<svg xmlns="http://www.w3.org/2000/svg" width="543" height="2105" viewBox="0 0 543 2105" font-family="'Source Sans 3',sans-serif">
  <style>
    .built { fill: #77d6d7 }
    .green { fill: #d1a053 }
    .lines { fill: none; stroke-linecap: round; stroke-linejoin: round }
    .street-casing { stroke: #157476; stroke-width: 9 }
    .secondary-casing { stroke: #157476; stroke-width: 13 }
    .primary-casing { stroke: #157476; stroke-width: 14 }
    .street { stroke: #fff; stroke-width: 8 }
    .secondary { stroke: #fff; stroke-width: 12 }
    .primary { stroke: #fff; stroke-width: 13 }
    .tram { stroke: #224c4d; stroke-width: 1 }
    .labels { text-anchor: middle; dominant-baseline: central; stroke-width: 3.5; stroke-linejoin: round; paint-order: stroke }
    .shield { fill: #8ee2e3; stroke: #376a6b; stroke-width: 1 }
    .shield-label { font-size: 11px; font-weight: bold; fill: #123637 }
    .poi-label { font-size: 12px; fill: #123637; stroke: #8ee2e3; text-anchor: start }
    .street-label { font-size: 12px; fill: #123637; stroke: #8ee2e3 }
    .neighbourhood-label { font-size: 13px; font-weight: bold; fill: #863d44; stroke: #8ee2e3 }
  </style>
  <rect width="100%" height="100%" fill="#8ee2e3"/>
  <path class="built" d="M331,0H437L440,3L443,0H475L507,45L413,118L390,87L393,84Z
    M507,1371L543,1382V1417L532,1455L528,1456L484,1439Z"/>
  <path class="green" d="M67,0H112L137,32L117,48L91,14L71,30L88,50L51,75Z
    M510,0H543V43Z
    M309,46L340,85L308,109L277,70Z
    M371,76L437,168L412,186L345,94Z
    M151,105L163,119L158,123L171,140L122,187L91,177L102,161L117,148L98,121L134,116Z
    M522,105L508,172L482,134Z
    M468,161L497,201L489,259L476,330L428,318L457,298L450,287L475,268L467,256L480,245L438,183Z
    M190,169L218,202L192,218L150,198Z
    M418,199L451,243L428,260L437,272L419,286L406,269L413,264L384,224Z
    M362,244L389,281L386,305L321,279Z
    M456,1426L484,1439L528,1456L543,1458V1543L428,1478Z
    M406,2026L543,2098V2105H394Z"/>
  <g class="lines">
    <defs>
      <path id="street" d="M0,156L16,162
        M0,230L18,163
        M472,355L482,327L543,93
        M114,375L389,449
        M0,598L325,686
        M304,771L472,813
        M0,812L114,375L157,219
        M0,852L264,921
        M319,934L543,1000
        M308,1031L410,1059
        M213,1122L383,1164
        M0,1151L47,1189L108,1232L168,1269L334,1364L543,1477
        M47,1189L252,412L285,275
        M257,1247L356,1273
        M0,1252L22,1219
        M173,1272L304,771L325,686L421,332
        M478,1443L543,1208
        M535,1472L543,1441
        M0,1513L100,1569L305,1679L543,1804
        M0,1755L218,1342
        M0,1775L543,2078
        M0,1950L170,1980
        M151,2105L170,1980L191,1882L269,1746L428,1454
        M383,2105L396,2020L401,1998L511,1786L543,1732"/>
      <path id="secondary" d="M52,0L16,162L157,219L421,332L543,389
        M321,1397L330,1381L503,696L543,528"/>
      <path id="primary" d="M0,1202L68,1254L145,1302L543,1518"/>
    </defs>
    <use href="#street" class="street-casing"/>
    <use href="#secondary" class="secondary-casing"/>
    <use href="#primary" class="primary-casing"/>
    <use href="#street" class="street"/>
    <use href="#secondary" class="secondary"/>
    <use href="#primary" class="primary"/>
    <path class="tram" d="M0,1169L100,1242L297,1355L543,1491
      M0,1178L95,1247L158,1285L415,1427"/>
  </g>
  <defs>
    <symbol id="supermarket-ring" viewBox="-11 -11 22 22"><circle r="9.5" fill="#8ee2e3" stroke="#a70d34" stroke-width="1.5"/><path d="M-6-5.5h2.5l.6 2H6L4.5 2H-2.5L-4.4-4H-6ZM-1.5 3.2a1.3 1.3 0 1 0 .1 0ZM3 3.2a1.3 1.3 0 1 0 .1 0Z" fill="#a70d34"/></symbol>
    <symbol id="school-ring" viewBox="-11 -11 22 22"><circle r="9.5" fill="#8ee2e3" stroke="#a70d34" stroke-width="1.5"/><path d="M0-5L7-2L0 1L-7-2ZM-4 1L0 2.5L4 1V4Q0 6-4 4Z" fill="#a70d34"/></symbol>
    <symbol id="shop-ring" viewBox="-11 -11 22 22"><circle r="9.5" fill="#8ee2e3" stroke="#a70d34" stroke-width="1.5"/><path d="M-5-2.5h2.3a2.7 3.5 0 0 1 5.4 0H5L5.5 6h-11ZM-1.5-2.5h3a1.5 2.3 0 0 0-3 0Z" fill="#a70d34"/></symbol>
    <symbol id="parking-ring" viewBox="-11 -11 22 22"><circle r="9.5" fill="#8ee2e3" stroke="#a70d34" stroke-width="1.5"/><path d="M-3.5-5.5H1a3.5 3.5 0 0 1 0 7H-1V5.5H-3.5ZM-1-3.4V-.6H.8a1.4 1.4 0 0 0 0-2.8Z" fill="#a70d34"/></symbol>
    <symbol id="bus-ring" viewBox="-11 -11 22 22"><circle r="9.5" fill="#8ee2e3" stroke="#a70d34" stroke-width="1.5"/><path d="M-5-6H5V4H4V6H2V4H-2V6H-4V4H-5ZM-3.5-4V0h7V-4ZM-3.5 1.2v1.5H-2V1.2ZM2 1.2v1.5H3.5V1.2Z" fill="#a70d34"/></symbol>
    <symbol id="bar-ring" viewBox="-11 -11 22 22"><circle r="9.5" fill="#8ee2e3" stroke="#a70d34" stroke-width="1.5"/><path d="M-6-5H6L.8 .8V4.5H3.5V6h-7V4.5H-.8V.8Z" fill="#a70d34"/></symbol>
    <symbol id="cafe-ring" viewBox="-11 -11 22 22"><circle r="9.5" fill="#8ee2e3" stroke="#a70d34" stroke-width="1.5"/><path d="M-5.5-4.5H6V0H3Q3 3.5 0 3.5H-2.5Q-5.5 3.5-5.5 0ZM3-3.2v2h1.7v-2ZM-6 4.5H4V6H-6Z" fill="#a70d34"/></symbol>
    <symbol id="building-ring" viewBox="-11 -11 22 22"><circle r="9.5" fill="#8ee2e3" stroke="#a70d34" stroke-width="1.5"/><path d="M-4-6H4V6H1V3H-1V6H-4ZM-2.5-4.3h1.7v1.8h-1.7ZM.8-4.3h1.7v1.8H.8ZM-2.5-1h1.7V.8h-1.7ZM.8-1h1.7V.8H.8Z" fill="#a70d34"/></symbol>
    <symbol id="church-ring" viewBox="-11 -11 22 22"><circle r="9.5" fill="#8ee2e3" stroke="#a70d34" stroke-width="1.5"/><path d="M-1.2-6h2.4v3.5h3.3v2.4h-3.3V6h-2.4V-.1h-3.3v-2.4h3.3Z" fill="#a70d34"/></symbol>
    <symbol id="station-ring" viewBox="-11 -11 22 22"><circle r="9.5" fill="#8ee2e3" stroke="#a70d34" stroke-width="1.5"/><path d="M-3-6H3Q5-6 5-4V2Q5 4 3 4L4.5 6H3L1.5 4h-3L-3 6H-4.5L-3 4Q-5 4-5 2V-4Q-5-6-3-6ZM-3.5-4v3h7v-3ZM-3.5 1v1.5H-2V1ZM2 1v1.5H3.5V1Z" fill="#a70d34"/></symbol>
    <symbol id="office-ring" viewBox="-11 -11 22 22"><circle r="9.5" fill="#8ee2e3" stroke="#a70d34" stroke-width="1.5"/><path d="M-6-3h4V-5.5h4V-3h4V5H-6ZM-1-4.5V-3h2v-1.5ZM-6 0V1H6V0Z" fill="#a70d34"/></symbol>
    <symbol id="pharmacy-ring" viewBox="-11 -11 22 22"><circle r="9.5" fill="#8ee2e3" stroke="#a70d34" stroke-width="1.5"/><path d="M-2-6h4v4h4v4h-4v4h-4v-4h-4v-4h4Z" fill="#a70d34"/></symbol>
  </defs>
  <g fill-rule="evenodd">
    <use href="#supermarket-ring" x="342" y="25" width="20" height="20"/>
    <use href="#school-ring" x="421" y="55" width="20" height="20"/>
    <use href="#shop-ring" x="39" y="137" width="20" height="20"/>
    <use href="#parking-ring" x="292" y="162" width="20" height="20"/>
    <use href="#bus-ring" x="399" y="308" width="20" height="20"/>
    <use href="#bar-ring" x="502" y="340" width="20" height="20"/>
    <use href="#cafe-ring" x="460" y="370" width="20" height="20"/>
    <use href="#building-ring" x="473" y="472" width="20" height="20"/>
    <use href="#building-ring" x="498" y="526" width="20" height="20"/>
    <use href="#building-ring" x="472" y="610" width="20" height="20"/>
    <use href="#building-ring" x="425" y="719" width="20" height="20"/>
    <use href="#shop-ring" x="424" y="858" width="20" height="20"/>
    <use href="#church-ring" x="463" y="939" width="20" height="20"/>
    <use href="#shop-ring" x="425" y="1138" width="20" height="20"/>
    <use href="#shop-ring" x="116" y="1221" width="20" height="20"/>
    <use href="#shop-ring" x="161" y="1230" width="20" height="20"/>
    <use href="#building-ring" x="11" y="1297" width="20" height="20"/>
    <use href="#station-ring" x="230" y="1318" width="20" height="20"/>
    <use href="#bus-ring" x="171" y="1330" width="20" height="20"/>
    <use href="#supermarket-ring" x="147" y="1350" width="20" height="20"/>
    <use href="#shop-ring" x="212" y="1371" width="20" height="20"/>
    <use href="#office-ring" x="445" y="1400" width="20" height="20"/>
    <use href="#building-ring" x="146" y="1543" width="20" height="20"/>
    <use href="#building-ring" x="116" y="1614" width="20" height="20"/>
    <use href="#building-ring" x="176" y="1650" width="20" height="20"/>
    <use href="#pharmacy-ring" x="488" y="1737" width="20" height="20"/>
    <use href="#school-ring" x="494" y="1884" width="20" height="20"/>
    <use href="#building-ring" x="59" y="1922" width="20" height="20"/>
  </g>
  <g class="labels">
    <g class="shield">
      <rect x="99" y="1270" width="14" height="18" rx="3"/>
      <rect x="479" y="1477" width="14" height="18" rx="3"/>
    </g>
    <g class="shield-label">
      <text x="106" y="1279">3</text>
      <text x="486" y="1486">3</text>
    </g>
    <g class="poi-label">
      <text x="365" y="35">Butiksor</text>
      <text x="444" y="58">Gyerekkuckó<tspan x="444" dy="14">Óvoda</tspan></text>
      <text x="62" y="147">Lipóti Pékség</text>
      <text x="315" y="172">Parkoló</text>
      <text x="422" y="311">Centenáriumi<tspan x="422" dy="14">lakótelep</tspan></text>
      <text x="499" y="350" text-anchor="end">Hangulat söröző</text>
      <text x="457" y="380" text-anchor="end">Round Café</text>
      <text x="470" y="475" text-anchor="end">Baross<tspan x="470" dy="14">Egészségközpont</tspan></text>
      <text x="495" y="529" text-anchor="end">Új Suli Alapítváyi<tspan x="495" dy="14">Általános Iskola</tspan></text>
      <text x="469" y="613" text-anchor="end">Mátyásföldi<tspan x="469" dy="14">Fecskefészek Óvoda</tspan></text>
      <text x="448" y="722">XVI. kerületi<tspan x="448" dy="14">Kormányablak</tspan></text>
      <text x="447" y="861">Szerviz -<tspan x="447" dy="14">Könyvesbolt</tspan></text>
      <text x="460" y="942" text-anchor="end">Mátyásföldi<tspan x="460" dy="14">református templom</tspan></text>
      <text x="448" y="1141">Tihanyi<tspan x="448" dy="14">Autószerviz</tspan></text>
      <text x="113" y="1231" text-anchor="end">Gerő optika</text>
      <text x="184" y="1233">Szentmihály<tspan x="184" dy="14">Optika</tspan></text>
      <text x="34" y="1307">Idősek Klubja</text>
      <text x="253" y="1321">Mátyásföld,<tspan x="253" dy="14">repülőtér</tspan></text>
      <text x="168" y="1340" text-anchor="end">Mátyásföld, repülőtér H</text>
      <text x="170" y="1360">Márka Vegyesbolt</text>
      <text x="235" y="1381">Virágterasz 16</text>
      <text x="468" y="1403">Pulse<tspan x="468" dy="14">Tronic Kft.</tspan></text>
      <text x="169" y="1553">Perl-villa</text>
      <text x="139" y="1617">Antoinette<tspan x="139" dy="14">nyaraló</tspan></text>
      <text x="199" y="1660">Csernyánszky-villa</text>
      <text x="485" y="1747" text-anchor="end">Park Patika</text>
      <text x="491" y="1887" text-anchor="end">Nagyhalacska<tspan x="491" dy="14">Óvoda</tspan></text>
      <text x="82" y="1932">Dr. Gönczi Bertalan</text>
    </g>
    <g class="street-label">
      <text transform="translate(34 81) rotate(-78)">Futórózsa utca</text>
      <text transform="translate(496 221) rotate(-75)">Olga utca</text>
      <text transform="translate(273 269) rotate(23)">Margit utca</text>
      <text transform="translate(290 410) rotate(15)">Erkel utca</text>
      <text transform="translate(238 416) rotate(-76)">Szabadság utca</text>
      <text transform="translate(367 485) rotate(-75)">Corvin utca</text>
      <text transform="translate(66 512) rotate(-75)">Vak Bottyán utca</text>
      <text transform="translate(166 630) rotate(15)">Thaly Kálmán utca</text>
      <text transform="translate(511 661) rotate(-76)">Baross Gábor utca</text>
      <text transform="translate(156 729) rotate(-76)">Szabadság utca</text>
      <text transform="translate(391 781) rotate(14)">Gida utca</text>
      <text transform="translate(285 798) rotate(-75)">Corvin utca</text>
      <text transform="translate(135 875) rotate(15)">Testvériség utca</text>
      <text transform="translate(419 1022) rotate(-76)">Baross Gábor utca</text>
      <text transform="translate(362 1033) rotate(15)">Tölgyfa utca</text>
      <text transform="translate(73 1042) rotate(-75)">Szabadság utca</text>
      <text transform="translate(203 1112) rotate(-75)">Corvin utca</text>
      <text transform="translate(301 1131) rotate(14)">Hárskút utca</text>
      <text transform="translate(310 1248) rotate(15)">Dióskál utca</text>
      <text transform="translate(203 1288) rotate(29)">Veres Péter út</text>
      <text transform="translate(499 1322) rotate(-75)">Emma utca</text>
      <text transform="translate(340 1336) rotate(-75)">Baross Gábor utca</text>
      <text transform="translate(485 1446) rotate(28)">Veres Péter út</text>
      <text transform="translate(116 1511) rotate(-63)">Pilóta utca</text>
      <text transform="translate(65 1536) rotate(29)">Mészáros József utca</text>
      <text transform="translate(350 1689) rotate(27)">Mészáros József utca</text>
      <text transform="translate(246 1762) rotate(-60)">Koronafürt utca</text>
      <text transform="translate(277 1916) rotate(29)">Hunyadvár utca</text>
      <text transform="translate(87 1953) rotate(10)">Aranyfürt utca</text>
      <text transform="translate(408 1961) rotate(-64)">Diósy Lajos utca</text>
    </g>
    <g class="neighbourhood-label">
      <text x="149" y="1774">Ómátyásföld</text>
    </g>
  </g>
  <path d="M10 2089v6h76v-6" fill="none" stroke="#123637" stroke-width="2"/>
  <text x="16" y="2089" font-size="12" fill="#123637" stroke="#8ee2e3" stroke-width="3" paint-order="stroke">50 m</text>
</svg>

WHAT IS REQUIRED: If a line in the material above contains "lines", show that line.

YOUR RESPONSE:
    .lines { fill: none; stroke-linecap: round; stroke-linejoin: round }
  <g class="lines">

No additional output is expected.